Le réseau hydraulique antique identifié lors du diagnostic est installé lors d’une nouvelle phase de grands travaux de terrassement qui ont aussi marqué profondément le paysage. La canalisation est constituée de tuyaux en céramique (Fig.04 et 05). Leur mise en œuvre est médiocre, caractérisée par un agencement de fortune. Cet ouvrage était probablement destiné à une utilisation provisoire (drainage ou alimentation en eau ?) sans tentative apparente d’entretien ou de remise en service. L’eau était captée au fond d’un fossé antique puis acheminée à un emplacement indéterminé situé hors de l’emprise de fouille. Ce dispositif hydraulique ne constitue cependant qu’un détail d’un vaste établissement dont seule une infime partie se trouve dans la zone prescrite. Les observations archéologiques réalisées sur le terrain permettent d’ores et déjà de considérer cette implantation antique comme atypique et rare, nécessitant ainsi, tout comme pour les aménagements protohistoriques, des investigations complémentaires avant leur interprétation.
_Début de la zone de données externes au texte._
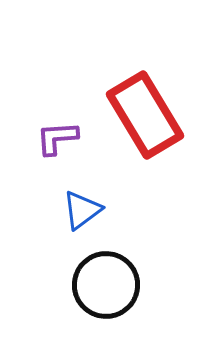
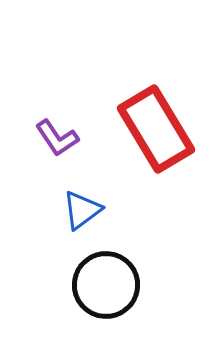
red rectangle: moved 11 px right, 14 px down
purple L-shape: rotated 120 degrees counterclockwise
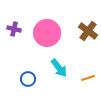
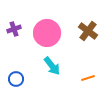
purple cross: rotated 32 degrees counterclockwise
cyan arrow: moved 7 px left, 2 px up
blue circle: moved 12 px left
Fig. 4 : Vue d’un tronçon de la canalisation romaine en cours de fouille, ©C. Driard, Éveha, 2021.
Fig. 5 : Vue d’un tronçon de la canalisation romaine en cours de fouille, ©C. Driard, Éveha, 2021.

Les différentes analyses en cours vont permettent d’approfondir l’étude des différentes occupations, d’affiner les datations, de proposer des interprétations cohérentes et de les contextualiser.